Synergistic effect of Keggin-type [Xn+W11O39](12−n)− and TiO2 in macroporous hybrid materials [Xn+W11O39](12−n)−–TiO2 for the photocatalytic degradation of textile dyes

Abstract

Macroporous titania materials functionalized with monovacant Keggin-type polyoxometalates (POMs) [Xⁿ⁺W₁₁O₃₉]^(12−n)− (XW₁₁; Xⁿ⁺ = P⁵⁺, Si⁴⁺, Ge⁴⁺) were prepared by the sol–gel as well as the template technique. Lacunary XW₁₁ clusters were incorporated into wall structures of macroporous titania, resulting in the formation of hybrid titania materials. The structural integrity of the XW₁₁ clusters in the composites was characterized by UV diffuse reflectance spectra (UV/DRS), infrared spectra (IR), inductively coupled plasma atomic emission spectrometry (ICP-AES), ³¹P MAS NMR spectroscopy and thermogravimetric analysis (TGA). These investigations indicated that the primary lacunary Keggin structures remained intact in the hybrid composites.
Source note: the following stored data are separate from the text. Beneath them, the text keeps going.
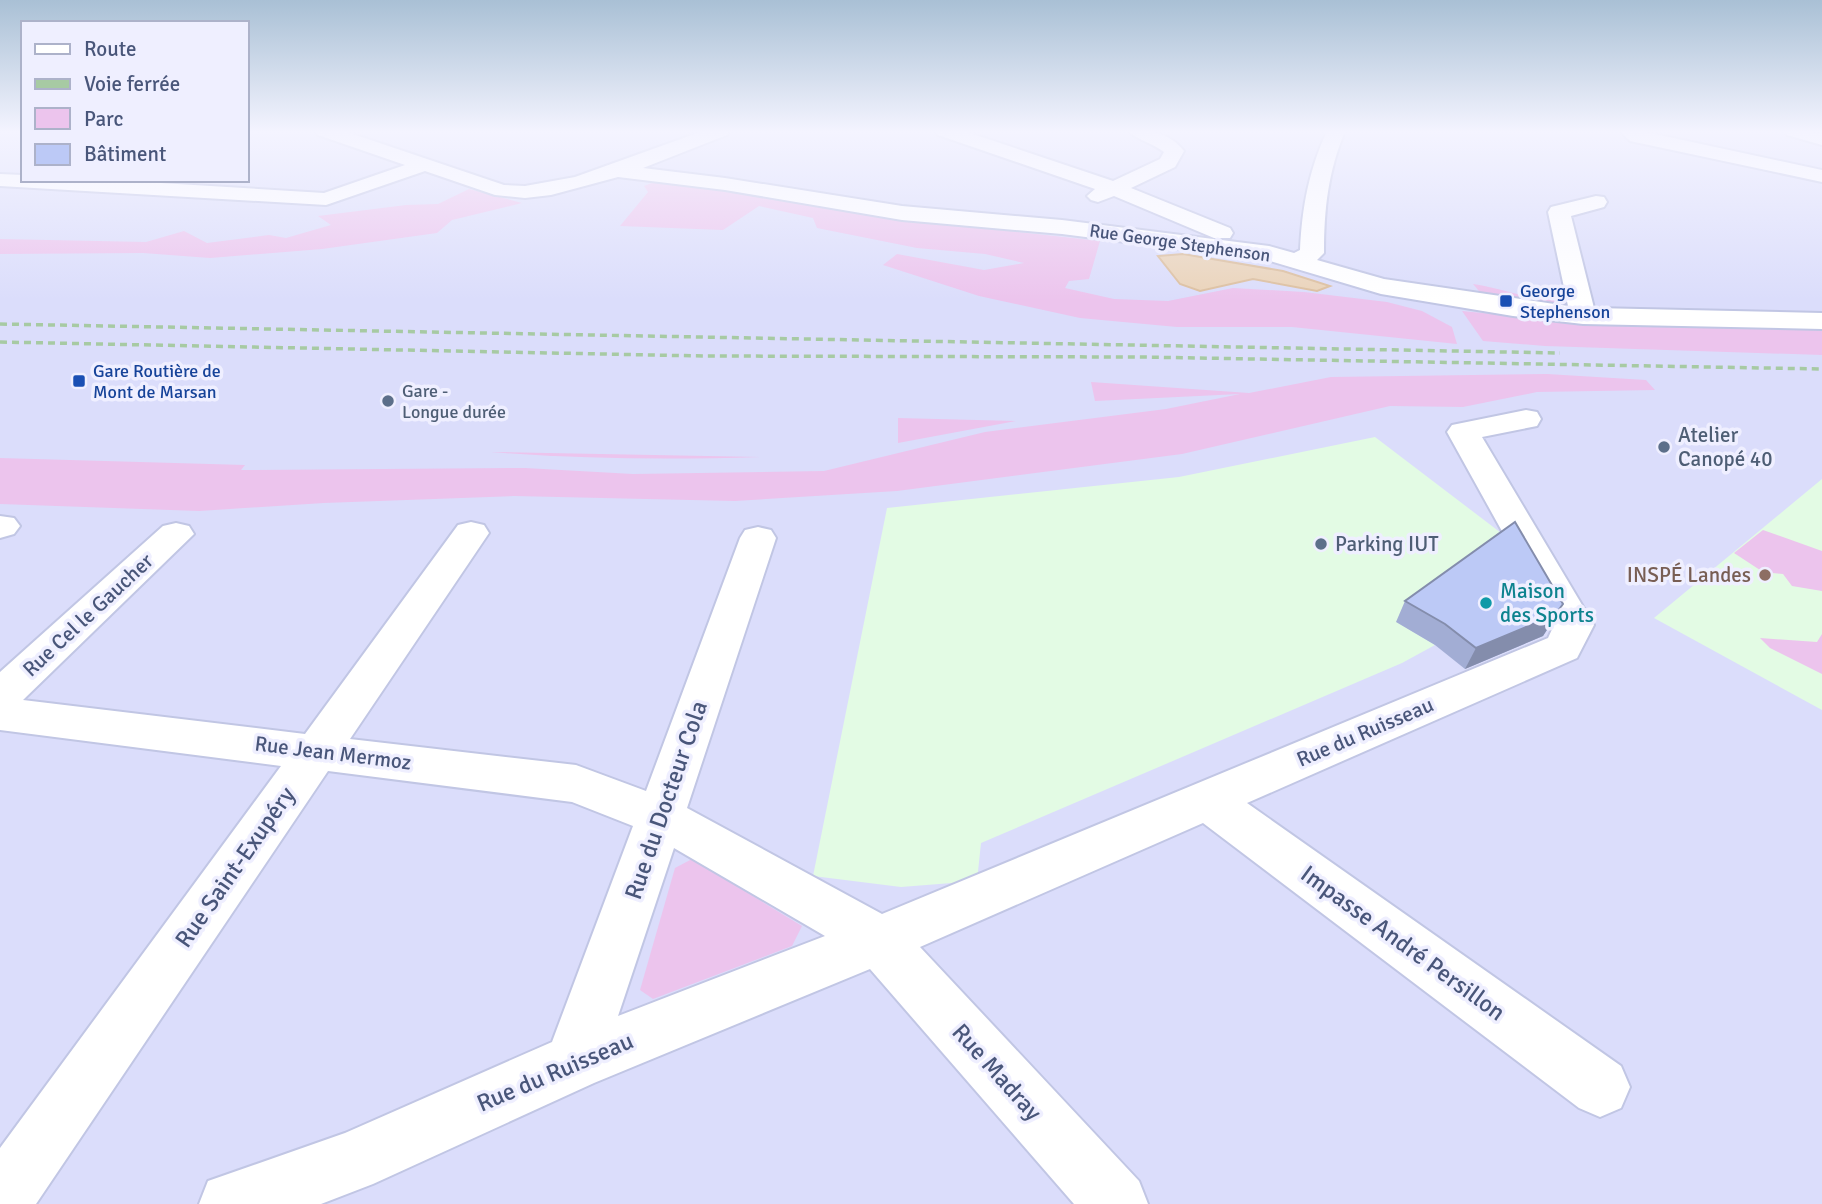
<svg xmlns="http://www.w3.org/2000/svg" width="1822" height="1204" font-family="Signika,sans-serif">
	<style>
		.residential { fill: #dbddfb }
		.education { fill: #e3fbe4 }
		.green { fill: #ecc4ed }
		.water { fill: #ead3b9; stroke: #dcbf9f; stroke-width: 2 }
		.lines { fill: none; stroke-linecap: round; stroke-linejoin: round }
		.minor-casing { stroke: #c1c6e4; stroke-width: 4 }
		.minor { fill: #fff; fill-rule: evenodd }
		.rail { stroke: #a7caa3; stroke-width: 3.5; stroke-dasharray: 7 5; stroke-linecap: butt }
		.wall { fill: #a2add4 }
		.shaded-wall { fill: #848dac }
		.building { fill: #bcc9f6; stroke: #848dac; stroke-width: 2 }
		.transit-dot { fill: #1a4fb4; stroke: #efefff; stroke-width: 2.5 }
		.service-dot { fill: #5c6f8a; stroke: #efefff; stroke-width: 2.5 }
		.education-dot { fill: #8d6e63; stroke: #efefff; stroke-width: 2.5 }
		.culture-dot { fill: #0f9aa8; stroke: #efefff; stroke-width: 2.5 }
		.labels { text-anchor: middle; stroke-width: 7; stroke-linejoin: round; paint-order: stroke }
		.far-street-label { font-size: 18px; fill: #49567a; stroke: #efefff }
		.far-transit-label { font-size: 18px; fill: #164399; stroke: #efefff; text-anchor: start }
		.far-service-label { font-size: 18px; fill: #4e5e75; stroke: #efefff; text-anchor: start }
		.service-label { font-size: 21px; fill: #4e5e75; stroke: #efefff; text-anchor: start }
		.education-label { font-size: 21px; fill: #785e54; stroke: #efefff; text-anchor: end }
		.culture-label { font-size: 21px; fill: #0d838f; stroke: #efefff; text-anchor: start }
		.street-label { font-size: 21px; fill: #49567a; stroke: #efefff }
		.near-street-label { font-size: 24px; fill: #49567a; stroke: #efefff }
	</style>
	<rect width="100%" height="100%" fill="#e7e7fe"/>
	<path class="residential" d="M 0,131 L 23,131 L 23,180 L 247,180 L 247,131 L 1822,131 L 1822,1204 L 0,1204 Z"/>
	<g class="education">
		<path d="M 1375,437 L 1509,539 L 1397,622 L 1435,645 L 1402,663 L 981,843 L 977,881 L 901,887 L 813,876 L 887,508 L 1179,477 Z"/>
		<path d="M 1822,479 L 1822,710 L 1654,618 Z"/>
	</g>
	<g class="green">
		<path d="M 670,176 L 902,219 L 1100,241 L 1089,279 L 1069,281 L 1065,288 L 1114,299 L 1168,301 L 1233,288 L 1304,292 L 1387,302 L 1422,311 L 1452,327 L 1457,344 L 1292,327 L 1177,327 L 1080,318 L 979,296 L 883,265 L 897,254 L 984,270 L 1024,263 L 985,254 L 917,248 L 817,228 L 813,218 L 759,206 L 723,230 L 620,226 L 648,192 L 644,186 Z"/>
		<path d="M 469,189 L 522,203 L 452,220 L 437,233 L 322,249 L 210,258 L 143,253 L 0,254 L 0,239 L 146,242 L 184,231 L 207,243 L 269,235 L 286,238 L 331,225 L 318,216 L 406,205 L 438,204 Z"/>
		<path d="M 1473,284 C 1495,286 1548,307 1567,295 L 1569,307 L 1484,297 Z"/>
		<path d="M 1462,311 L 1595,324 L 1822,327 L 1822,355 L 1545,346 L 1483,341 Z"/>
		<path d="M 1547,374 L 1646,380 L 1655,390 L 1537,392 L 1463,407 L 1390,406 L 1182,454 L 897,491 L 735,501 L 514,496 L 324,503 L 199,511 L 0,504 L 0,458 L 245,465 L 241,470 L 525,468 L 633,474 L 824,471 L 985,432 L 1166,409 L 1240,394 L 1095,401 L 1091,382 L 1249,393 L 1331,377 Z"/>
		<path d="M 898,418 L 1016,421 L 898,443 Z"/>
		<path d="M 491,452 L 760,457 C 670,460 581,459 491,452 Z"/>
		<path d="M 1763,530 L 1822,551 L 1822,591 L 1792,586 L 1783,574 L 1763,572 L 1734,553 Z"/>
		<path d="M 1822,634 L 1822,674 L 1770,648 L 1760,638 L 1817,642 Z"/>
		<path d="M 692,859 L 802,926 L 792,946 L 653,999 L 640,990 L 675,868 Z"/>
	</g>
	<path class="water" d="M 1183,254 L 1283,271 L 1330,286 L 1317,291 L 1253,279 L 1200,291 L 1180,284 L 1158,256 Z"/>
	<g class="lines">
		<g class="minor-casing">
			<g id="minor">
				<path d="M 316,131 L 344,131 L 504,185 L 525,186 L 575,177 L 703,131 L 729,131 L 727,135 L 643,168 L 725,178 L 902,206 L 1062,220 L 1269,246 L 1294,253 L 1300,250 C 1302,207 1309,170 1327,131 L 1345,131 C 1328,172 1324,209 1324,253 L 1317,260 L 1384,279 L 1568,306 L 1548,212 L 1551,207 L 1596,196 L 1604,197 L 1607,202 L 1604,207 L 1571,216 L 1594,308 L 1822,313 L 1822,329 L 1583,324 L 1513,316 L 1381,294 L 1267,260 L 1062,234 L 902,220 L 725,190 L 618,177 L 551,195 L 525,198 L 495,195 L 425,171 L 326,205 L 0,186 L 0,174 L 23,175 L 23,180 L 111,180 L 324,193 L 405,165 L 318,135 Z"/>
				<path d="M 936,131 L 964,131 L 1113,181 L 1160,159 L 1164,152 C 1152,143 1136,139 1128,131 C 1151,131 1168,131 1184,151 L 1175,167 L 1131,188 L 1230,228 L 1233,233 L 1230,238 L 1214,238 L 1114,196 L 1098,202 L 1091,200 L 1087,196 L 1095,189 L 938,135 Z"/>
				<path d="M 1620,131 L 1641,131 L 1822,170 L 1822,182 L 1630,141 Z"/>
				<path d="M 1785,131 L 1822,133 L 1822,145 L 1787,135 Z"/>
				<path d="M 1526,410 L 1537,412 L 1541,419 L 1537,426 L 1482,437 L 1594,625 L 1577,658 L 1247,803 L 1621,1066 L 1630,1087 L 1621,1108 L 1600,1117 L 1579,1108 L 1203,823 L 920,947 L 1139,1181 L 1148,1204 L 1074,1204 L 870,969 L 594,1083 L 373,1184 L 321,1204 L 199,1204 L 208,1181 L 345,1133 L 552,1042 L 633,826 L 572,802 L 328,771 L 36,1204 L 0,1204 L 0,1148 L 281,766 L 0,730 L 0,672 L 163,526 L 176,523 L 189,526 L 194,534 L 23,700 L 305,734 L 458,525 L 471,522 L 484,525 L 489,533 L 350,739 L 576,765 L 646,791 L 740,538 L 745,530 L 758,527 L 771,530 L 776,538 L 687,808 L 882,914 L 1548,638 L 1554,625 L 1447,432 L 1452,425 ZM 674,848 L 825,936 L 618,1016 Z"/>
				<path d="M 0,516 L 14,518 L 20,526 L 14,534 L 0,538 Z"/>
			</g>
		</g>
		<use href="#minor" class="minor"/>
		<g class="rail">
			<path d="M 0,324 L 1560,353"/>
			<path d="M 0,342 L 703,356 L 1141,357 L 1822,369"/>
		</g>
	</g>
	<path class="wall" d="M 1405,601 L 1551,624 L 1543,636 L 1465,669 L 1435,645 L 1396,622 Z"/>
	<path class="shaded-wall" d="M 1563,604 L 1543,636 L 1465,669 L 1476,648 Z"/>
	<path class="building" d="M 1515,522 L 1563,604 L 1555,615 L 1476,648 L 1445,624 L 1405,601 Z"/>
	<linearGradient id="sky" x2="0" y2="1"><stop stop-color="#a9c0d5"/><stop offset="0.44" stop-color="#f4f4ff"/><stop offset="1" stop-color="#f4f4ff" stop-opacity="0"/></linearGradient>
	<rect width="1822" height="300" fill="url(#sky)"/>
	<g class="transit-dot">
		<rect x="1499" y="294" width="14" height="14" rx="3.5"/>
		<rect x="72" y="374" width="14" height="14" rx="3.5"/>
	</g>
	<g class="service-dot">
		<circle cx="388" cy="401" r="7"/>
		<circle cx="1664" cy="447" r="7"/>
		<circle cx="1321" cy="544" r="7"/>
	</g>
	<circle class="education-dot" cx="1765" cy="575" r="7"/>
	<circle class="culture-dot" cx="1486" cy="603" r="7"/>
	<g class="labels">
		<g class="far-street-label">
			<text transform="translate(1180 243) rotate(8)" y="6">Rue George Stephenson</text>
		</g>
		<g class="far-transit-label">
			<text x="1520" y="297">George<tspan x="1520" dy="21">Stephenson</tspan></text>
			<text x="93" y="377">Gare Routière de<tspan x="93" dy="21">Mont de Marsan</tspan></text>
		</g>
		<g class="far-service-label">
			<text x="402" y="397">Gare -<tspan x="402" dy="21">Longue durée</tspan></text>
		</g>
		<g class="service-label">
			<text x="1678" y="442">Atelier<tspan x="1678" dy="24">Canopé 40</tspan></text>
			<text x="1335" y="551">Parking IUT</text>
		</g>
		<g class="education-label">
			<text x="1751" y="582">INSPÉ Landes</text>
		</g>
		<g class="culture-label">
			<text x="1500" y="598">Maison<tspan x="1500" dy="24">des Sports</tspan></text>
		</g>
		<g class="street-label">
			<text transform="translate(88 615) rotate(-43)" y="7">Rue Cel le Gaucher</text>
			<text transform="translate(1365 732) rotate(-23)" y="7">Rue du Ruisseau</text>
			<text transform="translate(333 753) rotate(7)" y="7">Rue Jean Mermoz</text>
		</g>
		<g class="near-street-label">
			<text transform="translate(666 800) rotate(-71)" y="8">Rue du Docteur Cola</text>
			<text transform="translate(235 867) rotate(-55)" y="8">Rue Saint-Exupéry</text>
			<text transform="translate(1403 943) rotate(36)" y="8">Impasse André Persillon</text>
			<text transform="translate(555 1072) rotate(-23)" y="8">Rue du Ruisseau</text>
			<text transform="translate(997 1072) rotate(48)" y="8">Rue Madray</text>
		</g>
	</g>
	<rect x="21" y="21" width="228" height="161" fill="#efefff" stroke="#adb2ca" stroke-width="2"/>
	<rect x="35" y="44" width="35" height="10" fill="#ffffff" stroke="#adb2ca" stroke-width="2"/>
	<text x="84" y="56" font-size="21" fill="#49567a">Route</text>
	<rect x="35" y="79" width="35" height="10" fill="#a7caa3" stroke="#adb2ca" stroke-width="2"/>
	<text x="84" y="91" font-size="21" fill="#49567a">Voie ferrée</text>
	<rect x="35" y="108" width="35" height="21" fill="#ecc4ed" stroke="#adb2ca" stroke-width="2"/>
	<text x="84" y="126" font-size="21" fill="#49567a">Parc</text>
	<rect x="35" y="144" width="35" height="21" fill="#bcc9f6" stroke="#adb2ca" stroke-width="2"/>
	<text x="84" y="161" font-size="21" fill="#49567a">Bâtiment</text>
</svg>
The porous structure of the composites was demonstrated via scanning electron microscopy (SEM) and N₂ adsorption–desorption isotherms, with the pore diameters in the range of 300 to 450 nm. The photocatalytic performances of the as-synthesized composites were evaluated by the degradation of aqueous textile dyes such as Rhodamine B, methyl orange and erythrosine B. S., and the intermediates and the final products of the degradation of Rhodamine B were detected by electrospray mass spectrometer (ES-MS) and ion chromatography (IC). The as-synthesized composites showed much higher photocatalytic activity than pure TiO₂ and pure POMs, which has been attributed to the synergistic effect resulting from the combination of POMs and TiO₂.